▶ _DIRECTIONS FOR THIS TASK_
Only the lines containing "interface" should appear in the answer, copied from the listing below.

▶ _MATERIAL PROVIDED_

::::

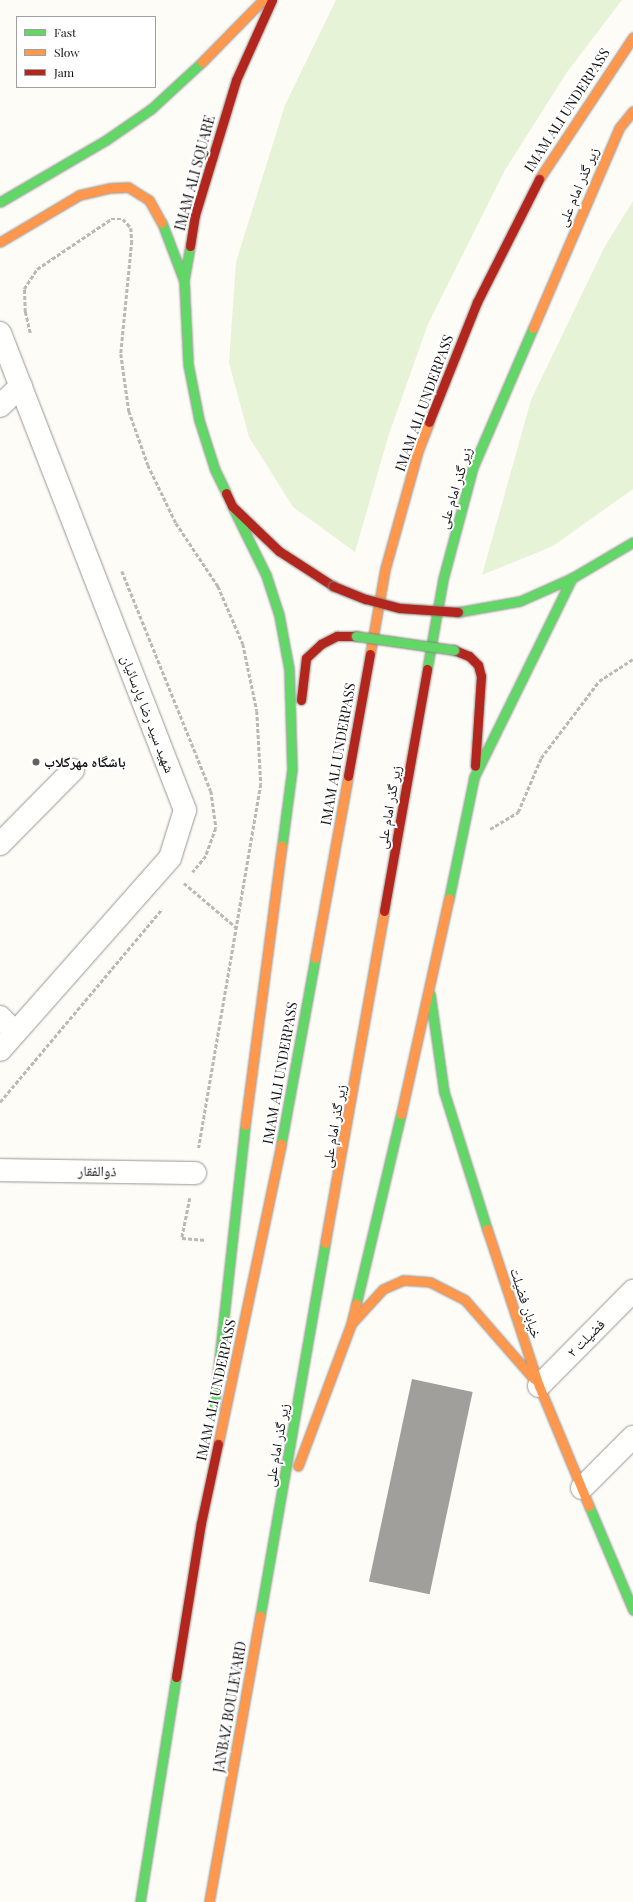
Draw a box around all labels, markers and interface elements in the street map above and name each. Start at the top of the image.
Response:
legend [16,16,156,88]
text: Fast [54,24,76,40]
text: Slow [54,44,80,60]
street label: IMAM ALI UNDERPASS [521,45,613,175]
text: Jam [54,64,74,80]
street label: IMAM ALI SQUARE [171,113,219,233]
street label: زیر گذر امام علی [554,145,602,229]
street label: IMAM ALI UNDERPASS [391,332,457,474]
street label: زیر گذر امام علی [435,445,475,531]
street label: شهید سید رضا پارسائیان [118,653,178,775]
street label: IMAM ALI UNDERPASS [317,681,359,827]
place label: باشگاه مهرکلاب [44,754,125,770]
marker: باشگاه مهرکلاب [31,757,41,767]
street label: زیر گذر امام علی [373,764,405,850]
street label: IMAM ALI UNDERPASS [259,1000,301,1146]
street label: زیر گذر امام علی [318,1083,350,1169]
street label: ذوالفقار [78,1162,116,1180]
street label: خیابان فضیلت [507,1266,545,1340]
street label: فضیلت ۲ [564,1316,608,1360]
street label: IMAM ALI UNDERPASS [193,1317,239,1463]
street label: زیر گذر امام علی [261,1402,293,1488]
street label: JANBAZ BOULEVARD [210,1640,250,1774]

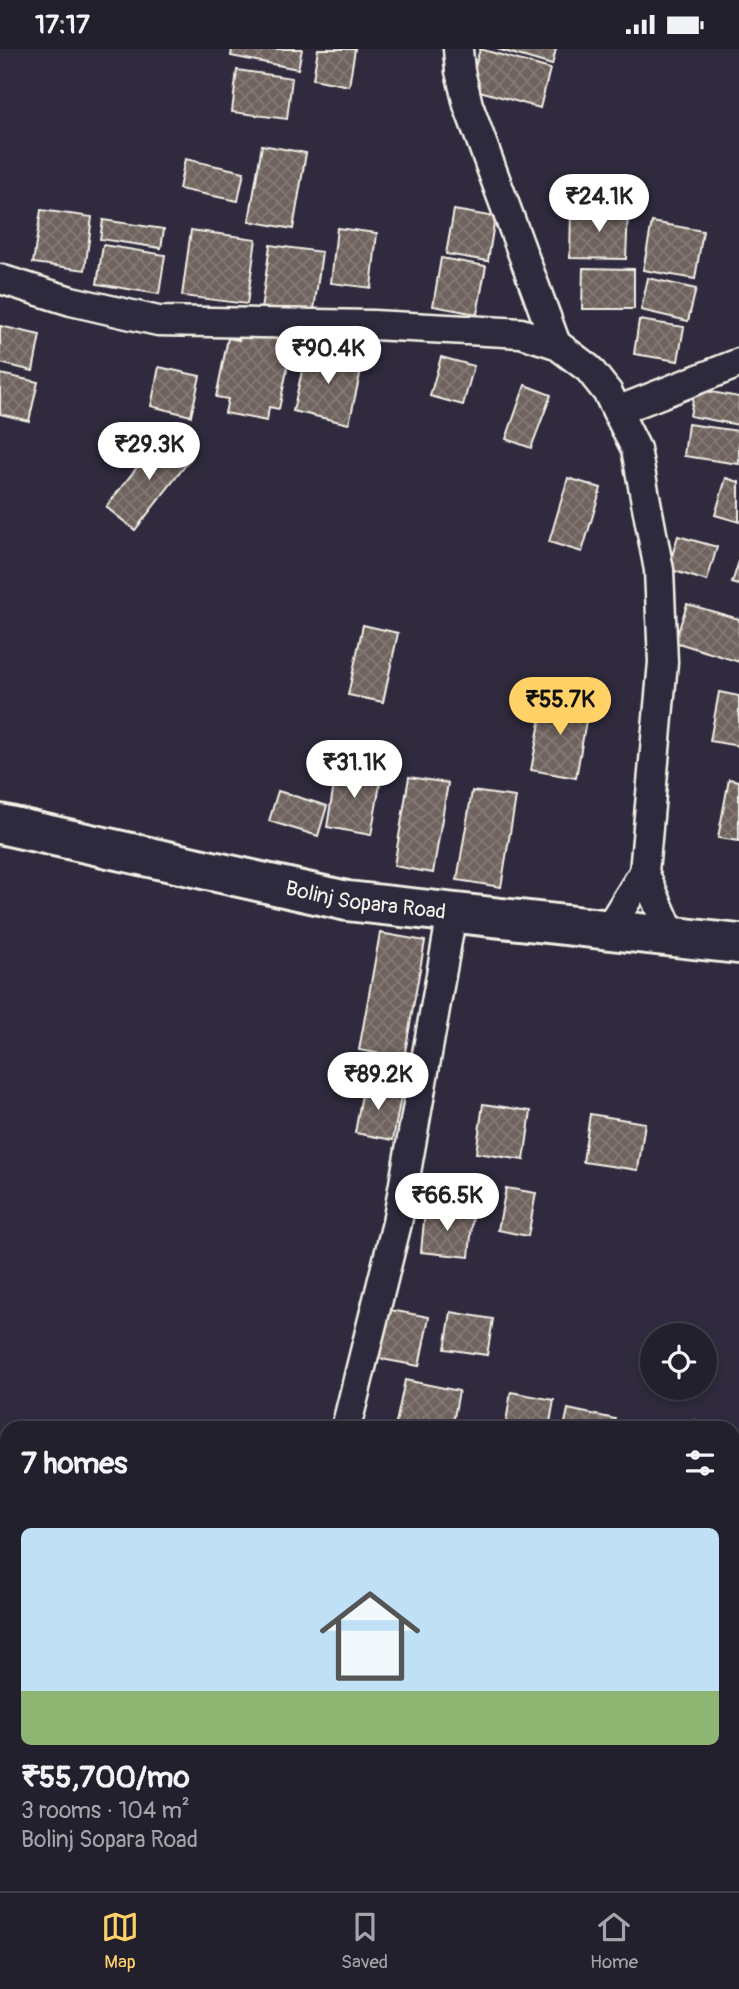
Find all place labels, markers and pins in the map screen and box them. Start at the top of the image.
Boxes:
pin: ₹24.1K [542,174,656,234]
pin: ₹90.4K [271,327,385,386]
pin: ₹29.3K [92,423,206,482]
pin: ₹55.7K [503,677,617,737]
pin: ₹31.1K [297,741,411,800]
pin: ₹89.2K [321,1053,435,1112]
pin: ₹66.5K [390,1173,504,1233]

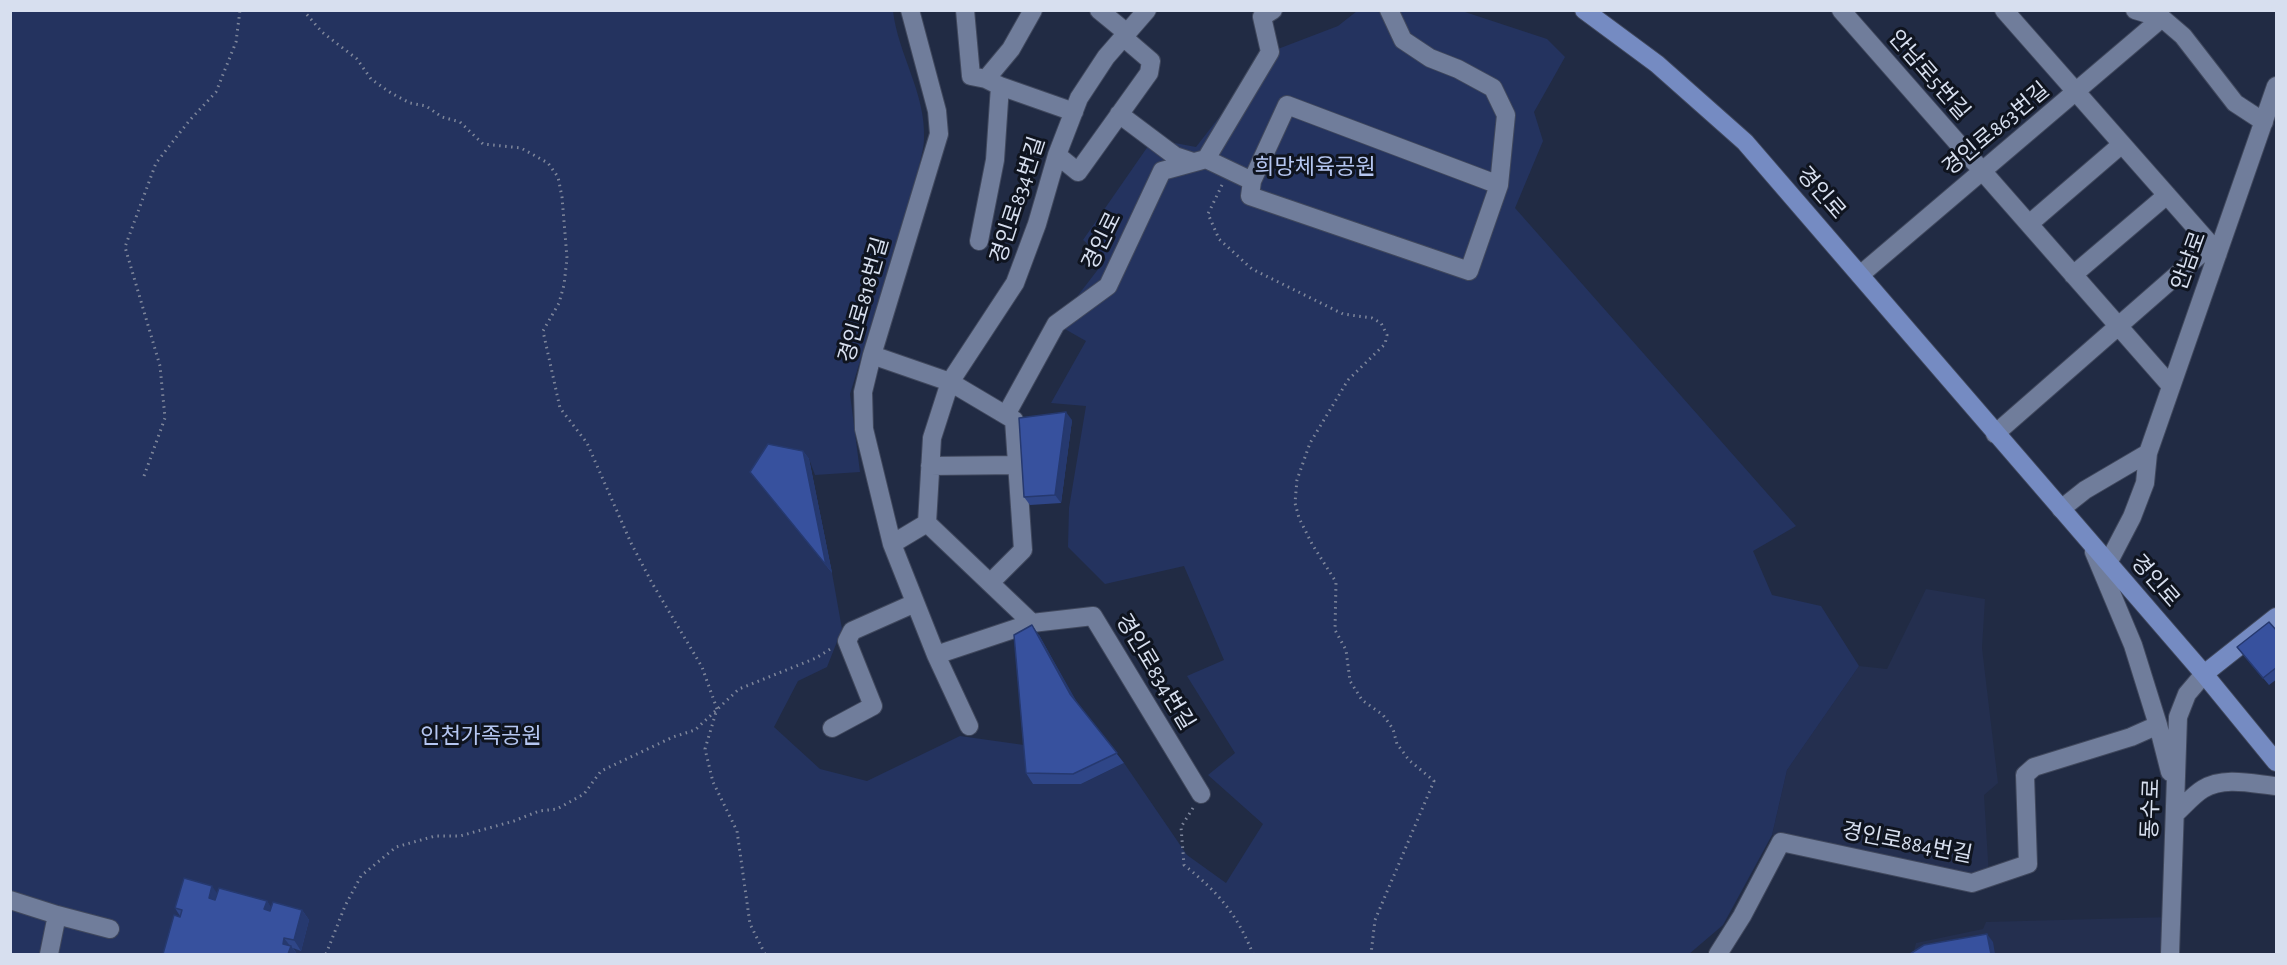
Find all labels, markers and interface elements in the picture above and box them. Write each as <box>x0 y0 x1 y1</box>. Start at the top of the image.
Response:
street label: 안남로5번길 <box>1883 25 1975 125</box>
street label: 경인로863번길 <box>1937 77 2055 181</box>
street label: 경인로834번길 <box>985 133 1051 267</box>
park label: 희망체육공원 <box>1254 154 1376 180</box>
street label: 경인로 <box>1791 161 1851 225</box>
street label: 경인로 <box>1077 208 1127 274</box>
street label: 안남로 <box>2166 228 2212 294</box>
street label: 경인로818번길 <box>833 234 895 366</box>
street label: 경인로 <box>2125 549 2185 613</box>
street label: 경인로834번길 <box>1110 609 1200 735</box>
park label: 인천가족공원 <box>420 723 542 749</box>
street label: 동수로 <box>2137 778 2165 840</box>
street label: 경인로884번길 <box>1839 817 1975 869</box>

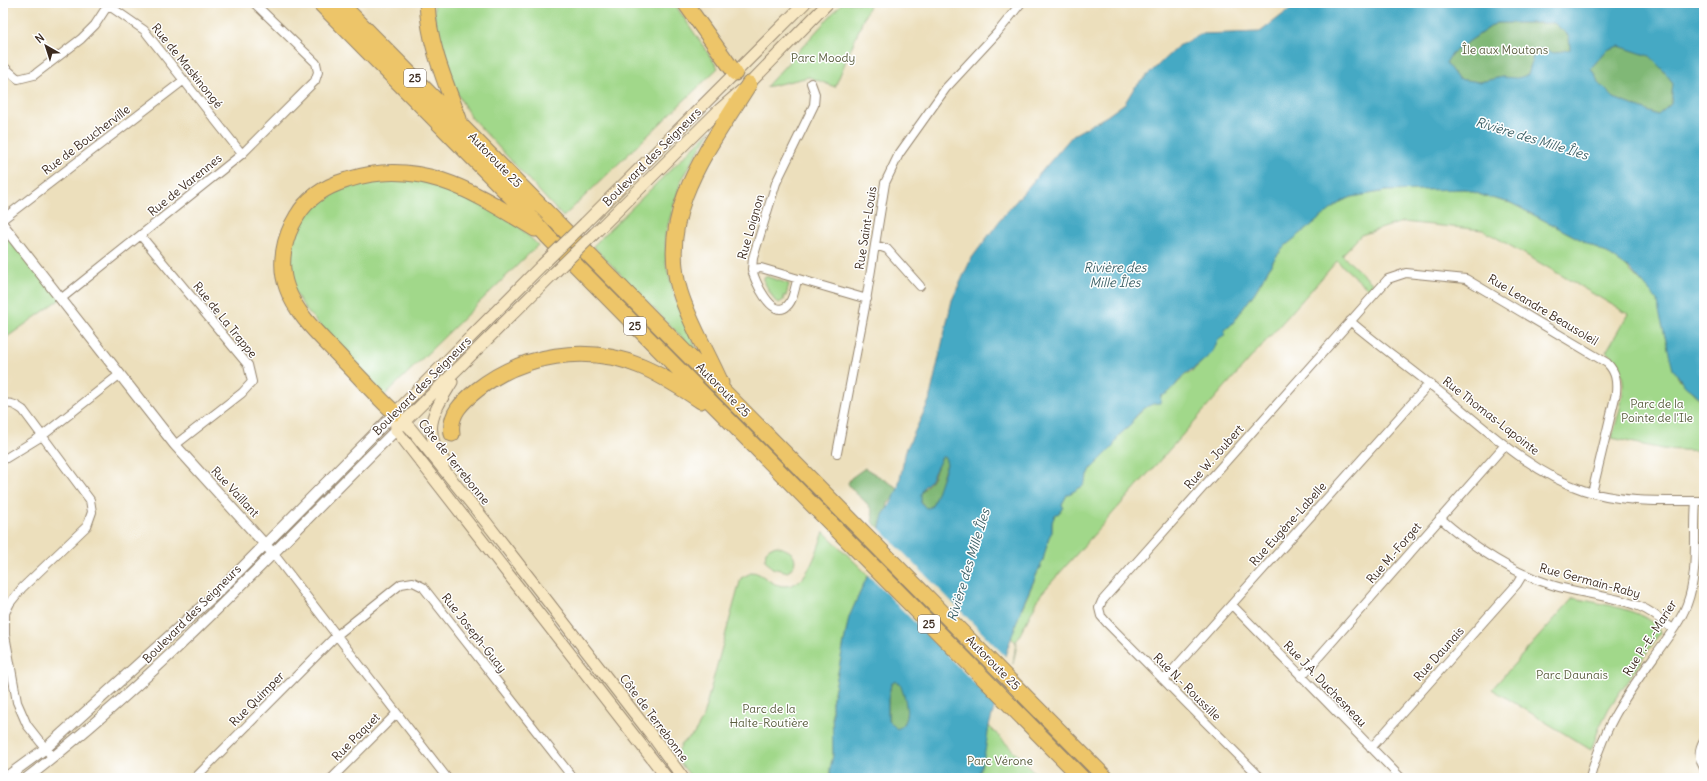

::::

▶ _EXPECTED ANSWER_
Draw a box around all labels, markers and interface elements in the street map above and name each. Start at the top of the image.
Find all labels, markers and interface elements in the picture above and box them. Write each as <box>x0 y0 x1 y1</box>. Start at the top of the image.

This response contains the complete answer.